◆ **Data**:
+ + + + + + +

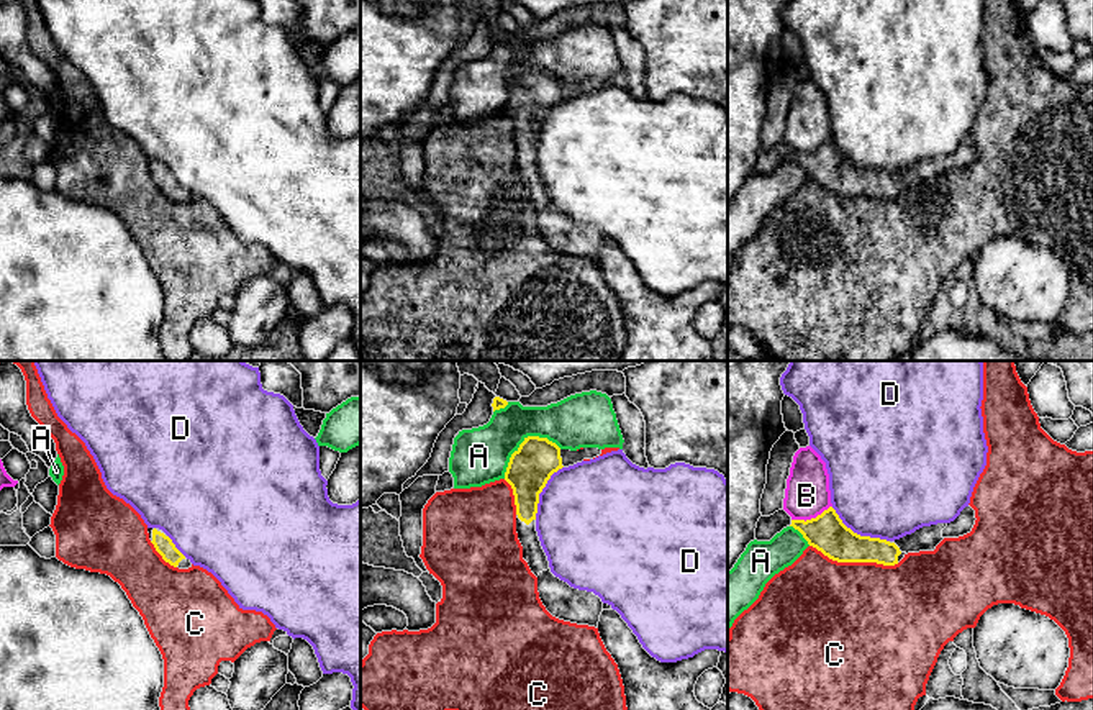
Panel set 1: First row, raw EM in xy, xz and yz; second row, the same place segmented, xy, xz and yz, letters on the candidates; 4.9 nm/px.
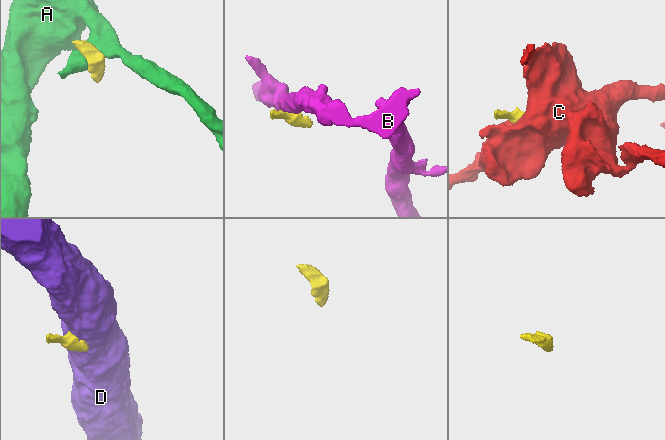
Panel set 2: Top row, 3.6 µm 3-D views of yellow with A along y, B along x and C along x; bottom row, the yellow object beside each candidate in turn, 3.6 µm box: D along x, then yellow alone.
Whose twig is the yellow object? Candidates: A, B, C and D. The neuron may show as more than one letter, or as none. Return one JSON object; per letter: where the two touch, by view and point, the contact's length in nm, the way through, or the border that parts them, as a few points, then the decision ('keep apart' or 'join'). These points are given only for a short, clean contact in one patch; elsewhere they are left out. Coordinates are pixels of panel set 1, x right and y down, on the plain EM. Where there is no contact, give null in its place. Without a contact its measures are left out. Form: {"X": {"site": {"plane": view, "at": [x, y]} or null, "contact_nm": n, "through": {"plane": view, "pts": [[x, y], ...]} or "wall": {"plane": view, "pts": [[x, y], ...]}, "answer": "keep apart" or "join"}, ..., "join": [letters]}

+ + + + + + +

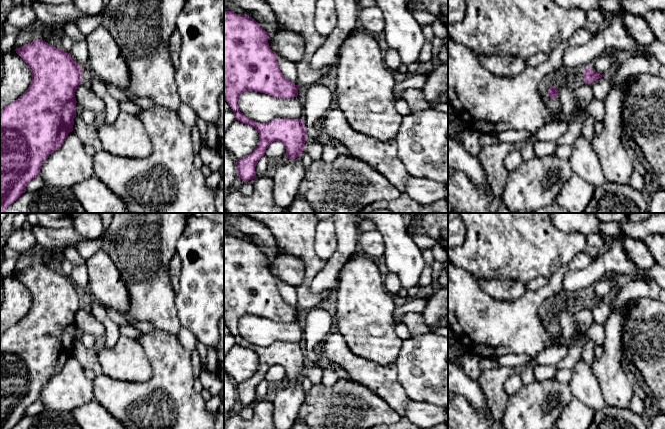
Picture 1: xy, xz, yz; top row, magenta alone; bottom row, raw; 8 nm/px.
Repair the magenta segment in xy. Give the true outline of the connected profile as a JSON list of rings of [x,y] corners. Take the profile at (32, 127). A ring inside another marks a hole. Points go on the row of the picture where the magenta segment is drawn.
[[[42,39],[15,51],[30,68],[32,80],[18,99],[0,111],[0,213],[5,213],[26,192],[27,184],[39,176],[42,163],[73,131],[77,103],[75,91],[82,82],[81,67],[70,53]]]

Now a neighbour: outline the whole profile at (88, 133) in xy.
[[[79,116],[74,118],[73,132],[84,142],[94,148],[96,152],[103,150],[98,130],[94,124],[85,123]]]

+ + + + + + +

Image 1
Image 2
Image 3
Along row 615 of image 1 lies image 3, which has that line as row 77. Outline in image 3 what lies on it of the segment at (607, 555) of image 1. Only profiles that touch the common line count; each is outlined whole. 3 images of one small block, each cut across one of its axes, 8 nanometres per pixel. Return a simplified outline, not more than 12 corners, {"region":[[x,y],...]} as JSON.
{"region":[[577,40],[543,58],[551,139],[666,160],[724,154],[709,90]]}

+ + + + + + +

◆ **Problem to solve**: Count every line above that includes the string "then", and answer with the count only.

◆ **Solution to this exercise**: 2